#### [WORK REQUIRED]
Find out how many lines of the material contain the string "ماربيا" and give only that figure.

#### [MATERIALS PROVIDED]
____________

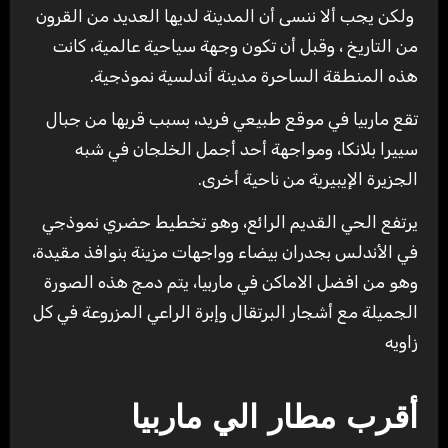
ولكن يجب ألا ننسى أن المدينة لديها العديد من القرون
من التاريخ ، وقبل أن تكون وجهة سياحية عالمية، كانت
هذه المنطقة الساحرة مدينة أندلسية نموذجية.
تقع ماربيا في موقع طبيعي فريد، بسبب قربها من جبال
سييرا بلانكا، ومواجهة أحد أجمل الخلجان في شبه
الجزيرة الإيبيرية من ناحية أخرى.
يرتفع الحي القديم الرائع، وهو تخطيط حضري نموذجي
في الأندلس بجدران بيضاء وواجهات مزينة بنوافذ مقيدة،
وهو من افضل الاماكن في ماربيا، يتم دمج هذه الصورة
الجميلة مع أشجار البرتقال وإبرة الراعي المزروعة في كل
زاويه
أقرب مطار الي ماربيا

____________

#### [FINAL ANSWER]
3